Acrescente-se, parenteticamente, que a influência perniciosa de Francisco Foreiro transcendeu largamente o âmbito religioso para se projectar na formação duma mentalidade sócio-cultural: «A Censura inquisitorial, baseada nos preceitos de Francisco Foreiro, tem sido mais julgada segundo o critério político - cerceamento do direito de liberdade de expressão - do que segundo o critério científico. [...] Ora, o que na verdade Francisco Foreiro inventa, mas enquadrada numa preceitualidade proibitória, é a epistemologia da crítica literária de garantia científica. No seu discurso ao Concílio, o que ele apresenta é um tratado sumário da arte de ler, de entender, e de ajuizar sobre o livro. [. ..] O método crítico de Francisco Foreiro originará uma tradição de crítica literário-doutrinal, como essa que incarna nas chamadas censuras da lnquisição. O censor apresenta a obra, descreve a sua composição, analisa as suas ideias, comenta a sua qualidade, avalia do seu valor e rectitude e, por fim, exara o juizo. Nós temos prestado nula atenção a este teor científico, esmagados que estamos pelo preconceito derivado da paixão. Todavia, há lugar para suscitarmos esta dúvida: - qual o contributo da censura inquisitorial para o surgimento da crítica literária?» (Gomes 1993, 77-78).
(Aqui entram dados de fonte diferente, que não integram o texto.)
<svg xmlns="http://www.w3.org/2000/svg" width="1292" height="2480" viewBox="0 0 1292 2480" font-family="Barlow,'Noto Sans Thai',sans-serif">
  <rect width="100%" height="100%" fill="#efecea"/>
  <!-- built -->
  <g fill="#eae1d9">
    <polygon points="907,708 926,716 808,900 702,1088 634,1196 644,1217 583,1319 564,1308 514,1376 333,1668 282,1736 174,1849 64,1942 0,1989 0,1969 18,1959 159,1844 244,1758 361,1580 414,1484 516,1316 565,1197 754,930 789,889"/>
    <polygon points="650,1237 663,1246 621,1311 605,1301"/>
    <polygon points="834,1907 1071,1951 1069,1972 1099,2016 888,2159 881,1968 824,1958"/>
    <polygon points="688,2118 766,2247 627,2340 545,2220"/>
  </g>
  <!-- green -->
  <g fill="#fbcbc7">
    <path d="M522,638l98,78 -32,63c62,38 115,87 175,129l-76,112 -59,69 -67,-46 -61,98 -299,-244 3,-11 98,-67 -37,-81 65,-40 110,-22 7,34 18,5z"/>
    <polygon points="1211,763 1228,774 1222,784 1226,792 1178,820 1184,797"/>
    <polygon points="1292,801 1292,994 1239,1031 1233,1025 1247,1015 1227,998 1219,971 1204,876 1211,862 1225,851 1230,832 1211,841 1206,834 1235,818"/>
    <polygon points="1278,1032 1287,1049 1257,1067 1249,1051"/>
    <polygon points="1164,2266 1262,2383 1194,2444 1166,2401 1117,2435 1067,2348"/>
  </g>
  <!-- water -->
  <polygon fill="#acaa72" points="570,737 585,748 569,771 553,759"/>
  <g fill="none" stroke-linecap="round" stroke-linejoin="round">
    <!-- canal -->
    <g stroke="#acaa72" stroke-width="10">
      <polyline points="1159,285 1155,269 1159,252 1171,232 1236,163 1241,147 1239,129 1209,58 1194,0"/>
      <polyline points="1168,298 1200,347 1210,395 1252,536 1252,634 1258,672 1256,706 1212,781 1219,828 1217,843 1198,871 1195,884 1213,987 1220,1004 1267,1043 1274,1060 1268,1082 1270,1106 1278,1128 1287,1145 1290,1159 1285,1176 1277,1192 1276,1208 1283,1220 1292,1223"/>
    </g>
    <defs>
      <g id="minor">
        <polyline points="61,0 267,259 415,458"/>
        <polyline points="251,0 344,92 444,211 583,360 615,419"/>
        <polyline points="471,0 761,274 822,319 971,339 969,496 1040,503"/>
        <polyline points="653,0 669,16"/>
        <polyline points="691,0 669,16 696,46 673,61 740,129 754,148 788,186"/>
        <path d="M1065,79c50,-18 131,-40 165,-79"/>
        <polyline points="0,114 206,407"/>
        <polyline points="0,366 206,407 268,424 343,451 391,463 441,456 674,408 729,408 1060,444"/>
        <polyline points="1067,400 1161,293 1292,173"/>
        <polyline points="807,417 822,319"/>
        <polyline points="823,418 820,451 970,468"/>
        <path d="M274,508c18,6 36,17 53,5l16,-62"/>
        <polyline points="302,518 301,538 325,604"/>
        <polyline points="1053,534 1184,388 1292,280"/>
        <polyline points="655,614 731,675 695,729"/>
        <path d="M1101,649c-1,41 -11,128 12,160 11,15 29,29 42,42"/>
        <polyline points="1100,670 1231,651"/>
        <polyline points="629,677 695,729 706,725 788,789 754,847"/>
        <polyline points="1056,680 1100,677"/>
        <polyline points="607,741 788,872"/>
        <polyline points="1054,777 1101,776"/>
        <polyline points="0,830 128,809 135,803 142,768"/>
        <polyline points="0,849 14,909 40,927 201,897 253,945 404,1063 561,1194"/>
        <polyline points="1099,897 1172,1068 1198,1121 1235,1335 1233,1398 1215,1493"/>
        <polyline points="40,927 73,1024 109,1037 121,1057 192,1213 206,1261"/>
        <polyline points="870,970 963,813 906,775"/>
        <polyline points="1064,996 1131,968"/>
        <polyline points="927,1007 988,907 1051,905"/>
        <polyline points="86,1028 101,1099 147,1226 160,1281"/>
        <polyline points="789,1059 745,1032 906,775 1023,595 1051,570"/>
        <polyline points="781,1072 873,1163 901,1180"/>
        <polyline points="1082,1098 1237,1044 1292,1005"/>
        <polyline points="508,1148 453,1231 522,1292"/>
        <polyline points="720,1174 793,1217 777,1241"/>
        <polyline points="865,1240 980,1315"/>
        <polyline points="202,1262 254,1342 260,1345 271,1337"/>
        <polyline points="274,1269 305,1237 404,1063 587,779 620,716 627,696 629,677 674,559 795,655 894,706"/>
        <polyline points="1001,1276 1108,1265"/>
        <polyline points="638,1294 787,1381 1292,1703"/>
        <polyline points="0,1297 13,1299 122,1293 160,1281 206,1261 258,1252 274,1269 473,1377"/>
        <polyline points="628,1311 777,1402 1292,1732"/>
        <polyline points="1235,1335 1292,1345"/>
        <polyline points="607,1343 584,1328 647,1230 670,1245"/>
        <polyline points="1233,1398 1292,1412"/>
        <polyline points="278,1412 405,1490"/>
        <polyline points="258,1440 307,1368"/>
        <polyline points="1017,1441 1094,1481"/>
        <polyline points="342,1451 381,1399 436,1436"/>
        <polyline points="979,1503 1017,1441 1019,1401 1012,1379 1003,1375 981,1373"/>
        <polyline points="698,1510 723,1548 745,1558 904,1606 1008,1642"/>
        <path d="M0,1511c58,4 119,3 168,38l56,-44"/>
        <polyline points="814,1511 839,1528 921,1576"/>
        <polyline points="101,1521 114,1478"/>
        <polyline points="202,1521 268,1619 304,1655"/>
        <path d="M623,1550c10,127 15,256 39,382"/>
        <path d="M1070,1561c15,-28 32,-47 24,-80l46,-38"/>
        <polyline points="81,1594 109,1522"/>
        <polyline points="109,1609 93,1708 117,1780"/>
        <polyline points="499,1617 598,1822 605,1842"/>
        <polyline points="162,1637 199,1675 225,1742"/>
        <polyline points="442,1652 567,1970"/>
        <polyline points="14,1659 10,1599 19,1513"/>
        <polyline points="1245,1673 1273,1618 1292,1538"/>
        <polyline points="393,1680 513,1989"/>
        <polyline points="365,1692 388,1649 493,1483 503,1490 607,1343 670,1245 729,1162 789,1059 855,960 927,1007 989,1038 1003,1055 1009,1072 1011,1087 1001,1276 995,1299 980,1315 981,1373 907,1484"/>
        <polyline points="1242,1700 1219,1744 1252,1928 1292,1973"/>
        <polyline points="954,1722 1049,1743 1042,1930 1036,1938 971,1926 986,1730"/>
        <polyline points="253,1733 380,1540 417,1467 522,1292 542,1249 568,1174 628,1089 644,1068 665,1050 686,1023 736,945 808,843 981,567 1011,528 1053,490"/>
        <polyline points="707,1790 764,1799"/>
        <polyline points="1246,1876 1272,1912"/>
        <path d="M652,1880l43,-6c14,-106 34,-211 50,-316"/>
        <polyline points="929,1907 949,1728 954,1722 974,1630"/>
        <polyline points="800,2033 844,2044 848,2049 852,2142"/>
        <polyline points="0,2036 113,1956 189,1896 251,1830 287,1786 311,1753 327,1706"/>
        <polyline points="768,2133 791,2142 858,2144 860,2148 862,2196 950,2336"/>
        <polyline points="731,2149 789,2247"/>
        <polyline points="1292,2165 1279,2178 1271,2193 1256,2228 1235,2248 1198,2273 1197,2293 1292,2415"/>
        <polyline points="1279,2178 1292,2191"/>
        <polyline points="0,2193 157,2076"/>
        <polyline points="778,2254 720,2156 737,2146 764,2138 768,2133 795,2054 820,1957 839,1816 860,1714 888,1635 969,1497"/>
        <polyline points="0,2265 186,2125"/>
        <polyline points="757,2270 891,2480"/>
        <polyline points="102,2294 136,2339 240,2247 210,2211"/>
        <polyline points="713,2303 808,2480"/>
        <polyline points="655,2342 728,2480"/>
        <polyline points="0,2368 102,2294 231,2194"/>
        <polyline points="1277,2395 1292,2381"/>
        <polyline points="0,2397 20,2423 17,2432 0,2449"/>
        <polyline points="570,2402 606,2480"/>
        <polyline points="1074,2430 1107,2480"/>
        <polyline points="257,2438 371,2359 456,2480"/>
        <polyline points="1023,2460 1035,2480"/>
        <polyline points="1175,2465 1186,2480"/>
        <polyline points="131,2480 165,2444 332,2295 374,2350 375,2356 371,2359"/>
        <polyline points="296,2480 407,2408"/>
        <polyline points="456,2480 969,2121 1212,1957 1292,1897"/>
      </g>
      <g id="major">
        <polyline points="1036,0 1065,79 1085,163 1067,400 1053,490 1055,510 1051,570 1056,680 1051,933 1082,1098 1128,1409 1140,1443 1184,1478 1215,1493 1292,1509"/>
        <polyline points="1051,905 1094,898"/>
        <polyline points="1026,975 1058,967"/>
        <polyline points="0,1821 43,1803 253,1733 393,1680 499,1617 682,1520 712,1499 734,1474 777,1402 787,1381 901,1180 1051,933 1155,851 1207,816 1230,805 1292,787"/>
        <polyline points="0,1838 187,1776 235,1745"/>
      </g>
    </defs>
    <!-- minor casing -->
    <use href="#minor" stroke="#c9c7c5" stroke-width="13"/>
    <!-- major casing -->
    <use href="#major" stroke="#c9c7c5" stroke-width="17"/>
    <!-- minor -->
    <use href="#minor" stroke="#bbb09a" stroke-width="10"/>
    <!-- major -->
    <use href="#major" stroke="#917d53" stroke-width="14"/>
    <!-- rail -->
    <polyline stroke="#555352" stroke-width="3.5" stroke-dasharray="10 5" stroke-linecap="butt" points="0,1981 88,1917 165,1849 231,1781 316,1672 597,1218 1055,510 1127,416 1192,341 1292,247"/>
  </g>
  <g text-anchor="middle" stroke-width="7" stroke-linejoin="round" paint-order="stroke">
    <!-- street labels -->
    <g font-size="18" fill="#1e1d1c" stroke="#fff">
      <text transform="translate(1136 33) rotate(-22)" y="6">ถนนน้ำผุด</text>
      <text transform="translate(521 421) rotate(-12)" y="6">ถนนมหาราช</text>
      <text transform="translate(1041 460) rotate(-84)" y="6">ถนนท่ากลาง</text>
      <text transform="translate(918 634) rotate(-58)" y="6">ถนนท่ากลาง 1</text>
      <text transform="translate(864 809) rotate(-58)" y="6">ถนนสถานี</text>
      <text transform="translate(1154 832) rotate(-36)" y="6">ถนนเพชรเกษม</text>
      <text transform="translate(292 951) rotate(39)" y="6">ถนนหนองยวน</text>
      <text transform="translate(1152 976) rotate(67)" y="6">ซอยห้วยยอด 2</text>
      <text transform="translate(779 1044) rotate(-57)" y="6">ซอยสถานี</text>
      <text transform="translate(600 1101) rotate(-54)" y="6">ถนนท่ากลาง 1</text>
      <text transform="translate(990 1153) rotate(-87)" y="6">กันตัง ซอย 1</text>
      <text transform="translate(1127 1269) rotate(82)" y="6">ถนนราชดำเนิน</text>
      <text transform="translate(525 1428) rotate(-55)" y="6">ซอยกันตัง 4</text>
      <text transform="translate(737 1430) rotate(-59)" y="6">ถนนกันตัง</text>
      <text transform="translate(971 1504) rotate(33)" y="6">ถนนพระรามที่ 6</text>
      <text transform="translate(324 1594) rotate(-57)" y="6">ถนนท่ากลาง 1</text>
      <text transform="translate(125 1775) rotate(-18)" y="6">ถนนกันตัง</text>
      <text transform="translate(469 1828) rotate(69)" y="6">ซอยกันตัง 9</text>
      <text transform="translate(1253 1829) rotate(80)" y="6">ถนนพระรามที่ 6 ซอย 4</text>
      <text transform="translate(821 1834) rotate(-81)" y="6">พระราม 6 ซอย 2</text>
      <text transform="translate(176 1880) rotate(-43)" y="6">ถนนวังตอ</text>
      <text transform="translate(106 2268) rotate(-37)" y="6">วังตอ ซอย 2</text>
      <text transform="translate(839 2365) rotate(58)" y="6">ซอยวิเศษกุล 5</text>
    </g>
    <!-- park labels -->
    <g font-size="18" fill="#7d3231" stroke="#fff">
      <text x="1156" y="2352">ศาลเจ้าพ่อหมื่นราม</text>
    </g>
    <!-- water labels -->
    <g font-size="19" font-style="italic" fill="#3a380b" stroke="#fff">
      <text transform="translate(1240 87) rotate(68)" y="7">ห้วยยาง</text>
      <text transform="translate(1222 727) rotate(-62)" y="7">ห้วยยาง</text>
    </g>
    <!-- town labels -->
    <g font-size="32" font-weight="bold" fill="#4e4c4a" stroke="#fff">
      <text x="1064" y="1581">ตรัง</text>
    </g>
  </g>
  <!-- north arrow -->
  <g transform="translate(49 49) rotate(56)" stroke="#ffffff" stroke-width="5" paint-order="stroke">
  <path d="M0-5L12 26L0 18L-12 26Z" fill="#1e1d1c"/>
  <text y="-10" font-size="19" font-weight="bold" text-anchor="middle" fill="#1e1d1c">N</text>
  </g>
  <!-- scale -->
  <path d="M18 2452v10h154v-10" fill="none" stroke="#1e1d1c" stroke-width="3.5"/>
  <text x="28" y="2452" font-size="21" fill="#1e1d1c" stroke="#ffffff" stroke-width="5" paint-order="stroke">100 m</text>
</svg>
A resposta a esta pergunta do fecundo investigador e pensador Pinharanda Gomes é, desgraçadamente, óbvia: mais de 200 anos de pareceres censóreos apostos aos livros, segundo as normas de Foreiro, geraram em Portugal um «tipo» de crítica literária (e mais tarde cinematográfica...) que segue a mesma metodologia sem se dar conta dessa «herança genética», e aproveita sobretudo os seus defeitos, com umas pinceladas de (mau) estruturalismo a partir dos anos 60 do século XX, esquecendo-lhe as eventuais virtudes. Basta comparar as críticas literárias (e cinematográficas) que se fazem por cá, com as críticas muito mais correctamente territorializadas, mais epistémicas e empáticas que podemos ler no periodismo de países que não sofreram a influência do luso dominicano.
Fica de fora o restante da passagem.